Редактор «Дребездени» выпил и, исказив гримасой холеное лицо баловня судьбы, подвел итог страстному выступлению профессора:
— За бездарность, друзья мои, надо отрывать яйца. Без суда и следствия. Бездарность невыгодна экономически.
Художники, вальяжно развалившиеся на деревянных диванах в позах древнеримской знати, как по команде сдвинули ноги.
— Всем не поотрываешь, — примирительно сказал художник Дрындопопуло, рассматривая складки простыни, в которую было искусно задрапировано его смуглое поджарое тело, и попытался перевести разговор на более приятную тему. — Слышали, у Пентюхаева «Мерседес» угнали…
Но распоясавшийся Дусторханов намерен был говорить только о высоком и чистом искусстве.
— Весь мир, — обвел он слабой женственной рукой предбанник, — акт творения, произведение гениального художника. Деревья, люди, козы, куры — живые скульптуры, предметы искусства. И когда одна из живых скульптур создает мертвую скульптуру — это лишь младенческий инстинкт подражания. Подсознательное желание стать Богом. Не так ли? Быть художником — в этом есть что-то трагическое и святотатственное. Это все равно что быть Богом.
Если бы художников насильно накормили лимонами, вряд ли бы у них были более кислые лица. Чего они терпеть не могли, так это разговоров дилетантов об их ремесле. Случись это в другом месте при других обстоятельствах, завистник и провокатор давно бы получил отпор. Но все понимали: Удищев случайных людей в свою баню не зазывает. Здесь парились только влиятельные, богатые, нужные люди. Болтуна-мецената никто не перебивал, никто не ставил на место. Скуксившись и тускло переглядываясь, художники с вежливым недоумением слушали севшего на куст роз, налегая на дармовую огненную воду.
— Хватит, хватит, — запротестовал Полуоборотов, самый худой и молчаливый из них, прикрывая ладонью стакан.
— А ты легенду о непьющем художнике знаешь? — сурово спросил художник Дзе, отстраняя донышком бутылки его робкую руку.
— А разве бывают непьющие художники? — удивился Полуоборотов.

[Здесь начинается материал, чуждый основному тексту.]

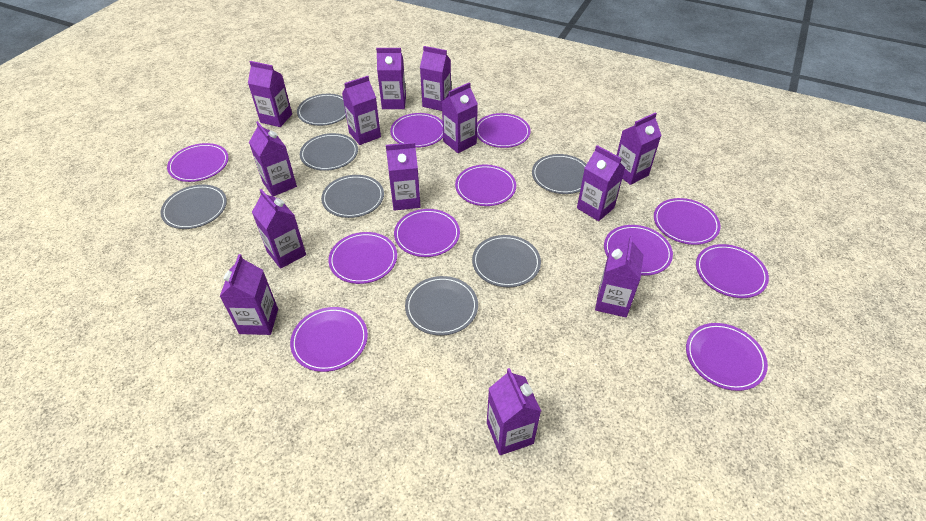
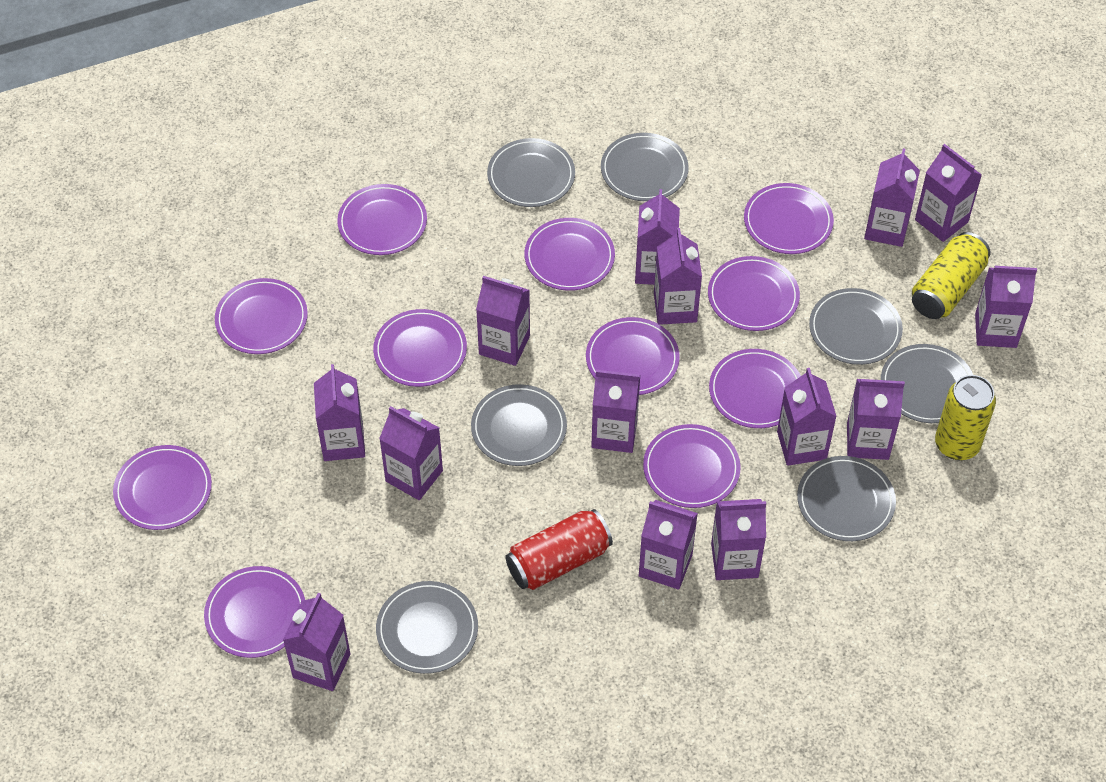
purple carton: 13 -> 14
red can: 0 -> 1
yellow can: 0 -> 2

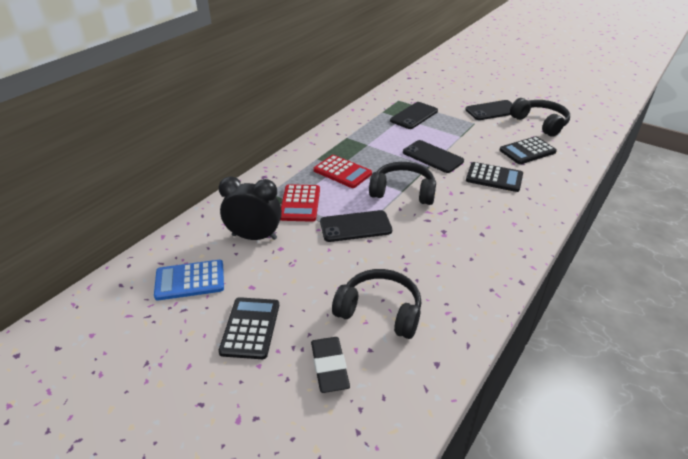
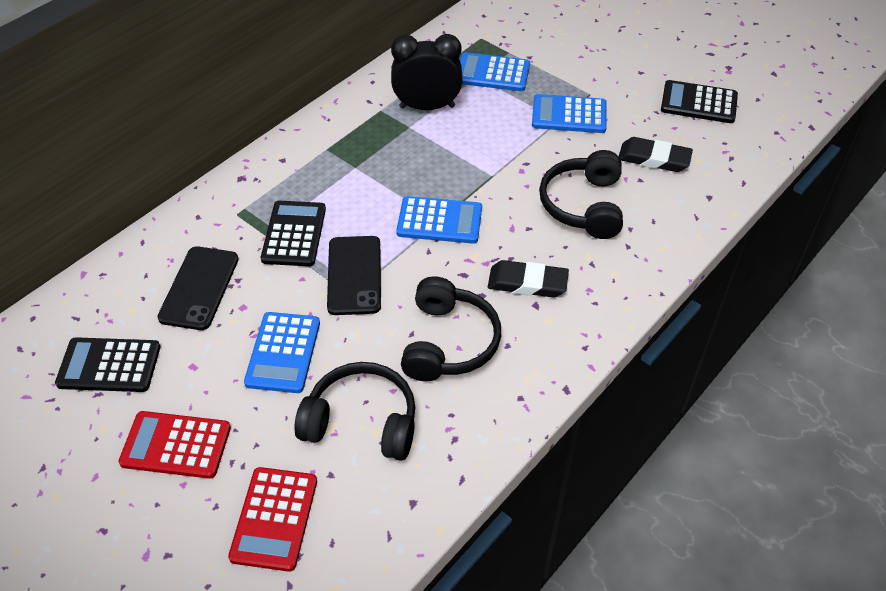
black eraser: 1 -> 2
black phone: 4 -> 2
blue calculator: 1 -> 4

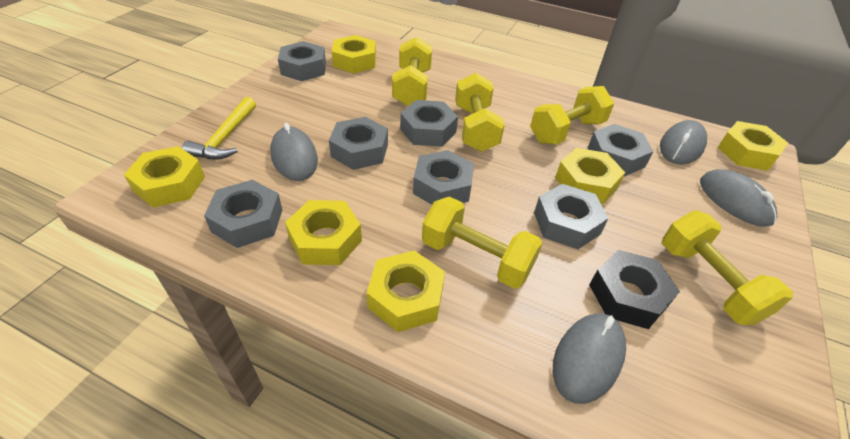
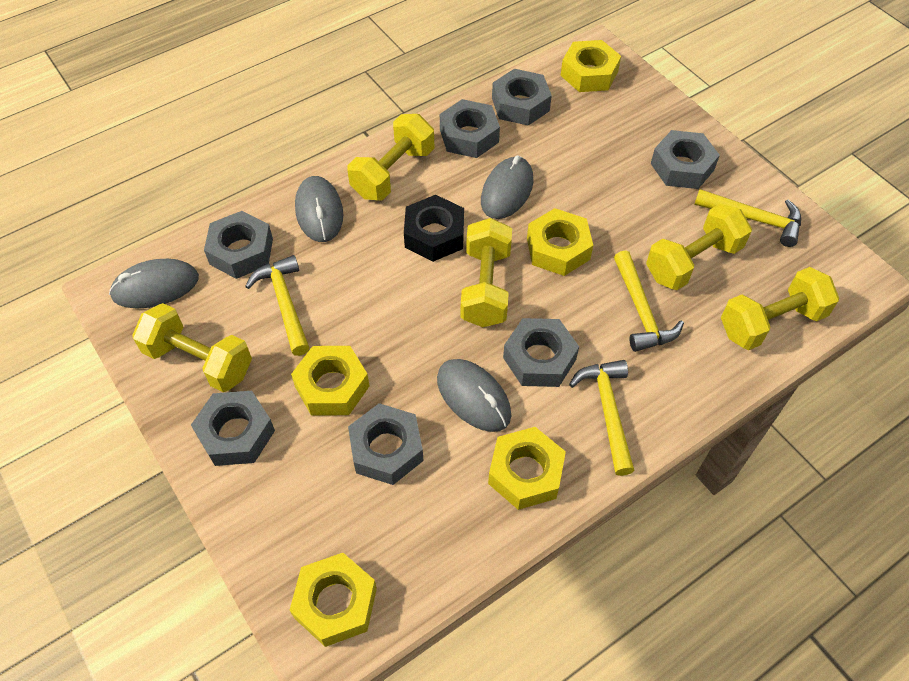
yellow hammer: 1 -> 4
yellow nut: 6 -> 5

— Бывают, — с тяжелым сожалением вздохнул Дзе, разливая коньяк, — Бесталдыкина кто помнит? Сначала думали — ну, не пьет и не пьет. Больной, может быть. А потом стали замечать: как посмотрит на какую картину — тут ей и финиш. Не идет. От нее, как от чумы, шарахаются. Причем у этого Бесталдыкина тонкий вкус был. Самые сочные картины примечал. Остановится, бывало, перед полотном и смотрит, смотрит. Глаза желтыми становятся, кошачьими, злобными. Сколько картин, подлец, перепортил, сколько талантов загубил…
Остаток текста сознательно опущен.